Savoia-Marchetti S.55
Aeroflot Savoia-Marchetti S.55P.jpg
An S.55P of Aeroflot circa 1933
Role Flying boat
Manufacturer Savoia-Marchetti
Designer Alessandro Marchetti
First flight August 1924
Introduction 1926
Retired 1945
Primary users Società Idrovolanti Alto Italia (Savoia)
Regia Aeronautica
Number built 243+
Variants Savoia-Marchetti S.66

The Savoia-Marchetti S.55 was a double-hulled flying boat produced in Italy beginning in 1924. Shortly after its introduction, it began setting records for speed, payload, altitude and range.

The S.55 featured many innovative design features. All the passengers or cargo were placed in the twin hulls, but the pilot and crew captained the plane from a cockpit in the thicker section of the wing between the two hulls. The S.55 had two inline counter-rotating propellers, achieved by mounting the twin engines back to back. The engines were canted sharply at an upward angle. Two wire-braced booms connected the triple-finned tail structure to the twin hulls and wing.
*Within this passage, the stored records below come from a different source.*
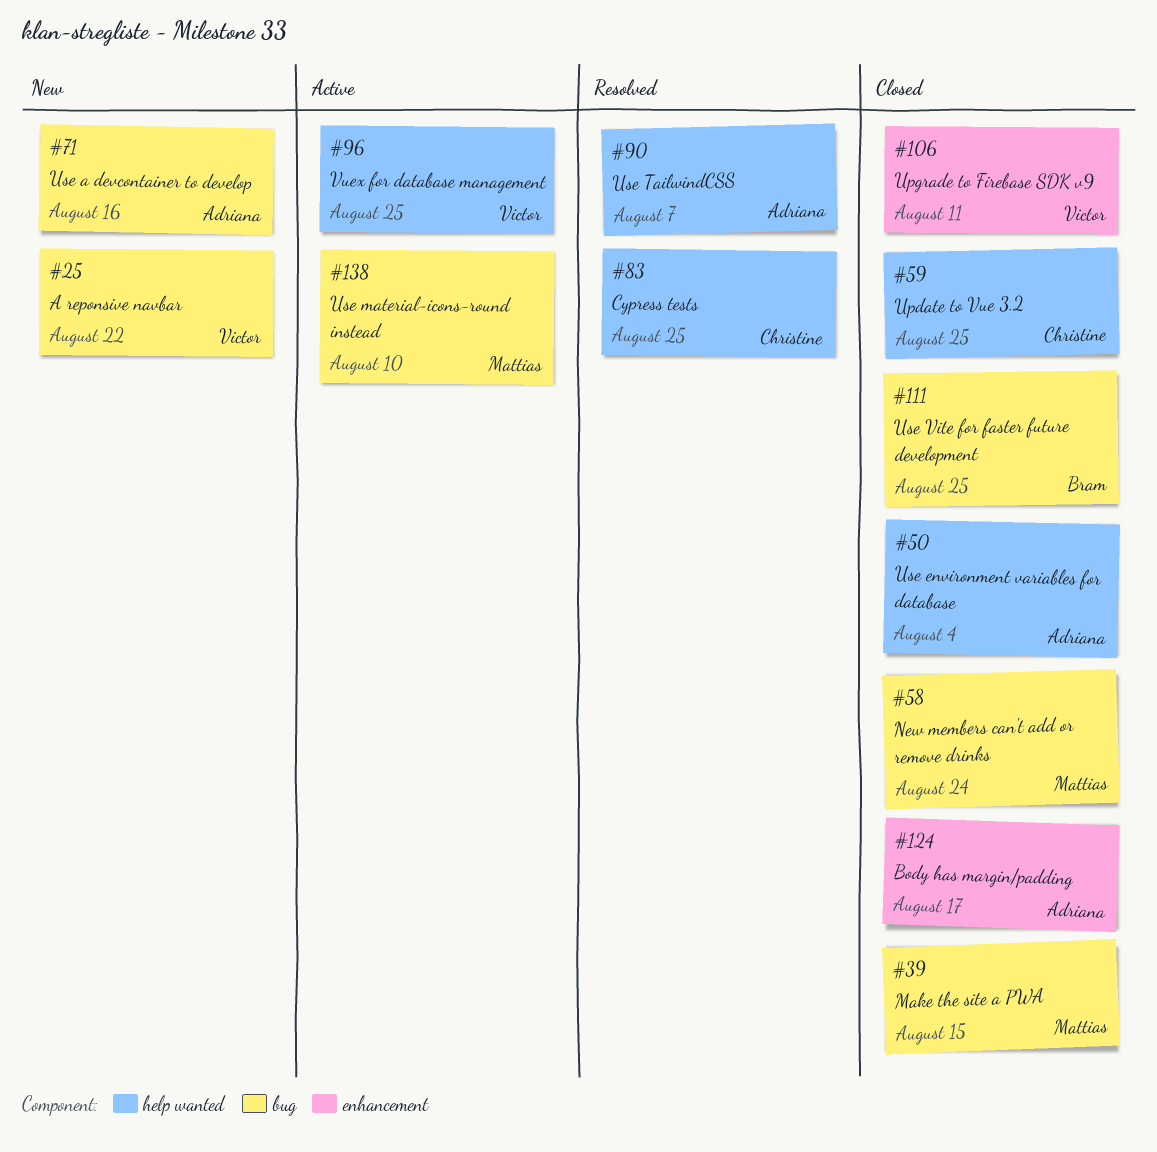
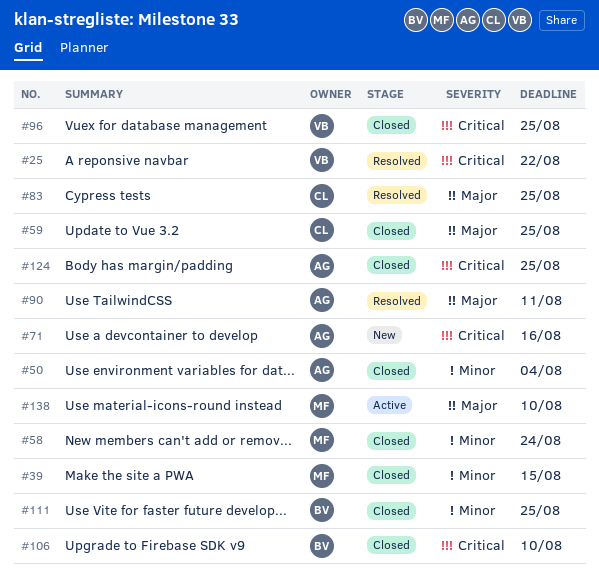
#25, status: New -> Resolved
#90, due: Aug 7 -> Aug 11
#96, status: Active -> Closed
#106, owner: Victor -> Bram
#106, due: Aug 11 -> Aug 10
#124, due: Aug 17 -> Aug 25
Even though its design was unusual, the Savoia-Marchetti S.55 was a remarkably airworthy craft. In 1926, the S.55P prototype set 14 world records for speed, altitude and distance with a payload. The S.55's greatest successes, however, were its many flights between Europe and the Americas.

The Brazilian João Ribeiro de Barros and his crew of three made an Atlantic crossing in S.55 "Jahú" on 24 April 1927. Departing from Santiago Island, he crossed the Atlantic in "Jahú" and landed at Fernando de Noronha Island, Brazil.
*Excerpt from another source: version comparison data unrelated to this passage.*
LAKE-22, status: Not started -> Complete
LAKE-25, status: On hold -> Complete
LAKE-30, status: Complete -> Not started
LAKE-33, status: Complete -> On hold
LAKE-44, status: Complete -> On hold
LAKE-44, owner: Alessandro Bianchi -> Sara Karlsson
The Savoia-Marchetti S.55 made a number of early crossings of the Atlantic Ocean at a time when doing so was still a very risky and challenging venture, starting when the Plus Ultra, a Spanish Dornier Wal piloted by Ramón Franco, crossed from Spain to Buenos Aires, Argentina, in January 1926, then Santa Maria under Francesco de Pinedo took off from Dakar, Senegal to Pernambuco, Brazil on 13 February 1927. This was three months before Charles Lindbergh's solo crossing, but nearly 8 years after Alcock and Brown had completed the first non-stop crossing in 1919 in a Vickers Vimy. After crossing the aircraft was traded to Brazil for coffee beans.